Oyun sadece oynanış çeşitliliği değil, kişiselleştirme konusunda da bonkör. Donkey Kong’a ve Pauline’e kıyafetler, aksesuarlar ve çeşitli kozmetik seçenekler seçebiliyoruz. Kimisi oynanışa hizmet ediyor ve bize bazı ekstra yetenekler sağlıyor. Her bölgeden ayrı ayrı topladığımız fosillerle o bölgedeki dükkanlardan yapabiliyoruz alışverişlerimizi. Kozmetikler hem komik hem de şık. DK’ya kravat takmak mı dersiniz yoksa Pauline’e zebra kostümü mü dersiniz, artık o size kalmış… Oyuncuyu meşgul tutma konusunda bir hayli başarılı anlayacağınız. Her bölge gizli eşyalar, saklanmış muzlar ve karakter geliştirme imkanlarıyla dolu. “Bir muz daha bulayım da öyle bırakayım” derken bir bakıyorsunuz iki saat geçmiş! İlerleyişi de organik, ödüllendirici ve tekrara düşmeden gerçekleşiyor. Topladığımız Banandium’larla Donkey Kong’u geliştirmek de oyuna ekstra bir derinlik ve kişiselleştirme imkanı katmış. Ne kadar muz, o kadar güçlü Kong yani!

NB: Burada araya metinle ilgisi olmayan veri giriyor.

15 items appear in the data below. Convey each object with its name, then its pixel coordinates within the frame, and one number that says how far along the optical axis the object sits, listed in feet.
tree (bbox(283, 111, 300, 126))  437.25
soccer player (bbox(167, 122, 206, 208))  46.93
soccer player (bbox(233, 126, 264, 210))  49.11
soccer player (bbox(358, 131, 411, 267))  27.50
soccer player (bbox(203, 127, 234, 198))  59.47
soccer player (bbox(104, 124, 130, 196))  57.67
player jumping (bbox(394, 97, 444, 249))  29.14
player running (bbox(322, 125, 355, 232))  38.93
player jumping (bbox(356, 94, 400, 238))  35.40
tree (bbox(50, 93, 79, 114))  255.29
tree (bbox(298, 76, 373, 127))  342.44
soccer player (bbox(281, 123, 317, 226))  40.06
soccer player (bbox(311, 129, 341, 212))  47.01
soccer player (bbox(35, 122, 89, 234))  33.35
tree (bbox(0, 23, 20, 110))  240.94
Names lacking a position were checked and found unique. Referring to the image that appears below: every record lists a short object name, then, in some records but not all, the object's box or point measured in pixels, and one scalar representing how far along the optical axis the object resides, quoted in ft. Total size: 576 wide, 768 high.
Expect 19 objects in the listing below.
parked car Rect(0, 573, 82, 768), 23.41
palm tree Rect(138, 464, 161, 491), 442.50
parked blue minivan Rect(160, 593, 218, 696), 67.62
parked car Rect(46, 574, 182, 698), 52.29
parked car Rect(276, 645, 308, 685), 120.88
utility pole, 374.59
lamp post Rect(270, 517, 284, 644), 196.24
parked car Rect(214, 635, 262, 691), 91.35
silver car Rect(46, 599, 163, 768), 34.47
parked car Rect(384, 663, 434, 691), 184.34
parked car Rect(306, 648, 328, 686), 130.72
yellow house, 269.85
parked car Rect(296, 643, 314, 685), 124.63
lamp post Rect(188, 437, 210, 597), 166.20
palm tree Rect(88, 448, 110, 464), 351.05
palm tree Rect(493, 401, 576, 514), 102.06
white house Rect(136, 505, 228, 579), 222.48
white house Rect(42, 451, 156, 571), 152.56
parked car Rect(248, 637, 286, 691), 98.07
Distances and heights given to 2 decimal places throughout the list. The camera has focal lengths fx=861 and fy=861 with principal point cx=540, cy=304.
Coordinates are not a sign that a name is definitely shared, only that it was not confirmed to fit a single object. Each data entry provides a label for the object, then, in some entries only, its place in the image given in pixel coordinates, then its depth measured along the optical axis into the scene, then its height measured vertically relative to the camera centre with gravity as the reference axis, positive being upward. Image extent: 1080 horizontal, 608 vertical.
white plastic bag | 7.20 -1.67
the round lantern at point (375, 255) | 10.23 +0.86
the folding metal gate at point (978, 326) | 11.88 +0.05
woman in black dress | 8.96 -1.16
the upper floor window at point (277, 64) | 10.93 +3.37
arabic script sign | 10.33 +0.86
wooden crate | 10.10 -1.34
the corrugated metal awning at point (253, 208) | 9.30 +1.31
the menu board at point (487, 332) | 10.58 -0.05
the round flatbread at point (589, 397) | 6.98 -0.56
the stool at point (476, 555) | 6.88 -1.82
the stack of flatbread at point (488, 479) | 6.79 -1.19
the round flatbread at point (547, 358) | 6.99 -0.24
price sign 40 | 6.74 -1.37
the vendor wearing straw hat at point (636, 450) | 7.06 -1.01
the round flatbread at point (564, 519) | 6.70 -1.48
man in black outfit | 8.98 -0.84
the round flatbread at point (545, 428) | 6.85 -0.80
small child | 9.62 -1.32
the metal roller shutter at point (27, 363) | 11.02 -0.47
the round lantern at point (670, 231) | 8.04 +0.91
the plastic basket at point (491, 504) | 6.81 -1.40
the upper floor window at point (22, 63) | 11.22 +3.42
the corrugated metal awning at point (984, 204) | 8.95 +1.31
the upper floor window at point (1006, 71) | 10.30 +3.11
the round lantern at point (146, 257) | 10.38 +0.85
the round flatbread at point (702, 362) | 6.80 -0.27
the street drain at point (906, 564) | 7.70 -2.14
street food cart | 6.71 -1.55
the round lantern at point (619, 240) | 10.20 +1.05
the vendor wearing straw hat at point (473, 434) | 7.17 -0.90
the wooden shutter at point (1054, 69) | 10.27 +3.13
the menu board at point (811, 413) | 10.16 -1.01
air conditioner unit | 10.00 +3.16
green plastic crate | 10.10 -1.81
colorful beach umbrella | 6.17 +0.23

Bana performanstan haber ver!

Switch 2’nin gücünü hissettiren bir oyun Donkey Kong Bananza. Gerek ışıklandırma gerek çevresel detaylar açısından son derece tatmin edici. Zaman zaman frame düşüşleri olsa da genel olarak performanstan memnun kaldığımı söyleyebilirim. Yükleme süreleri kendilerini belli ediyor ama rahatsız etmiyor. Kamera açılarının zaman zaman dar alanlarda bocalaması, belki de oyunun en can sıkıcı yönü. Neredeyim, ne yapıyorum diye kaldığım ya da ne sonuç vereceğini bilmeden sağa sola yumruk atıp bir çıkış yolu aradığım çok sahne oldu. Sonuçta yerin altına doğru kaza kaza yol aldığımız bir oyun Donkey Kong Bananza. Bu kadar farklı ortamın ve bileşenin olduğu bir oyunda bu sorunların normal olduğunu düşünüyorum. Yamalarla biraz daha toparlayacaktır. Kendi oyun deneyimim sırasında sadece bir kere kilitlenme problemi yaşadım ve oyunu tekrar başlatmam gerekti. Neyse ki yeniden başlattığımda birkaç saniye öncesinden autosave aldığını fark ettim ve çok fazla zaman kaybetmeden kaldığım yerden devam edebildim.

Dünyanın Sonuna Yolculuk

Donkey Kong Bananza, Nintendo açısından 3B platform oyunları için yeni bir referans noktası olmuş. Hem Super Mario Odyssey’in keşif gücünü ve geçmişe saygı duruşunu, hem de geçen sene yılın oyunu seçilen Astro Bot’un çevre etkileşimini ve yaratıcı mekaniklerini bünyesinde barındırıyor. Mükemmel mekan tasarımları, zengin dönüşüm mekanikleri ve muzla, maymunla dolu mizahıyla sizi kendine bağlamayı başarıyor. Nintendo, “Bir goril platform oyunu ne kadar iyi olabilir?” sorusuna çok net bir cevap vermiş: Çok ama çok iyi olabilir. İşte bu oyun size bunun ispatı.